けれどもノアは見つけてしまった。それは、墓だ。並べられた無数の、遠い昔に生きていた誰かの、眠るゆりかご。それらが整然と並べられ、こうして、いくつもいくつも作られた事の意味を、ノアは。
だってその文字が読めるなら、答えはひとつしか無い。
涙が、こぼれた。
ここには、遠い昔確かに愛された誰かが、居たのだ。
ノアの爺さんの爺さんが愛した誰かも。
もしかしてノアと血の繋がりのあった誰かも。
彼らは宇宙船が空へ救いを求めたあとも、この土地にずっといたのだ。ずっと、生きて、ノアの先祖が逃げ出したウィルスと闘いながら、確かにここに。彼らに何があったのかノアは知らない。それでも、失われた惑星なんかじゃなくて、ここには確かに誰かが生きて、誰かが慈しんだ誰かの故郷なんだ。
言葉を失うノアの肩に、シークが気遣うように触れる。シークも理解していた。ここがどういう星だか、おそらくノアよりも先に気づいていたのかもしれない。あふれる涙が視界を歪めて、ノアはのろのろと宇宙服のヘルメットをカチリと外した。



触れたかった。
ずっと、探していた場所。
誰かが笑っていた、誰かが泣いていた、誰かが愛したこの世界に。
ずっと触れたかった。
でもおそらく、求めていたのはこんな結末じゃなかったんだ。



息を吸う。
吐く。
シークは安全のためにヘルメットをつけろ、なんて野暮なことは言わなかった。
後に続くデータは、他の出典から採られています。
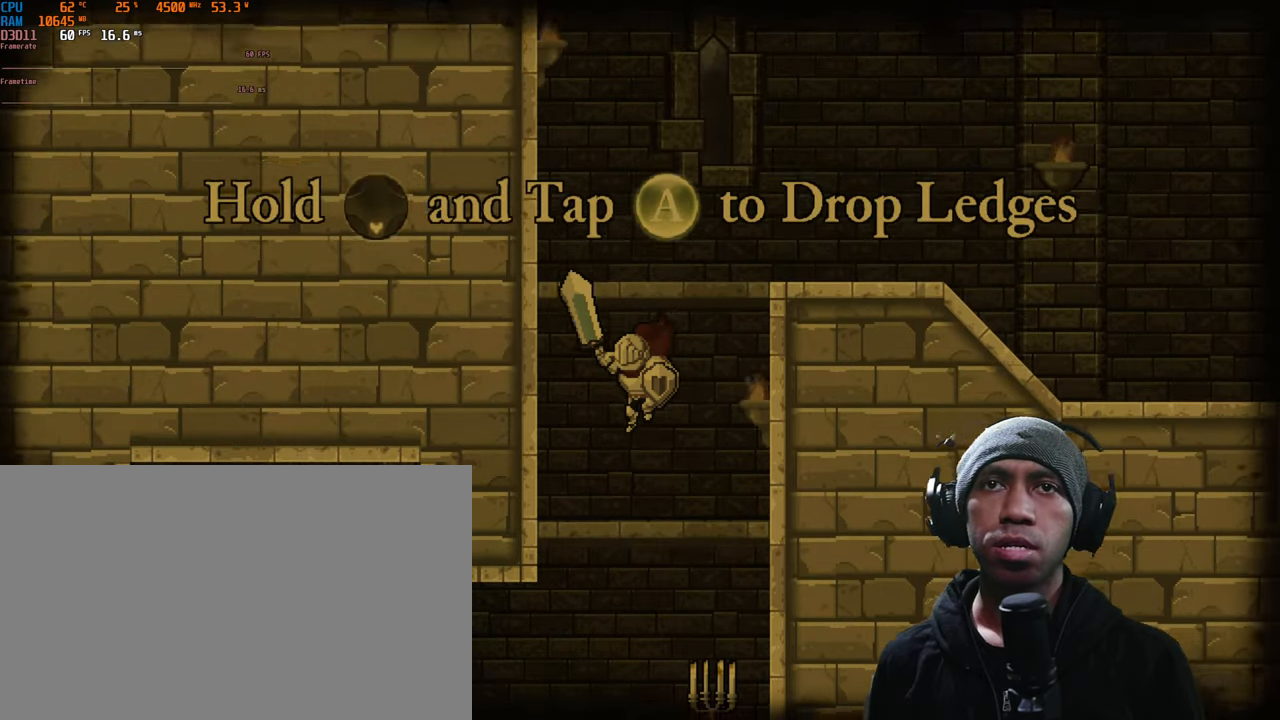
{"dt_ms": 500, "buttons": [], "left_stick": "center", "right_stick": "center", "events": [[367, "left_stick", "center"]]}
肺に流れ込む優しい空気の中に、無数の誰かの心が紛れているような気がして、ノアはやっぱり止まらない涙を散らすように瞬きをする。
空の青。
木々の緑。
そうして風が髪を揺らし、木々のざわめきが子守唄のように優しく囁く。
ああ。
どうして、無性に、胸が痛いんだ。叶うなら、どうかその資格がなくてもいい、少しだけ祈らせてくれないか、ちっぽけな男だけど。



「誰か」の愛した「誰か」に、優しい夢が降るように。
……どこかで幸せで、ありますように。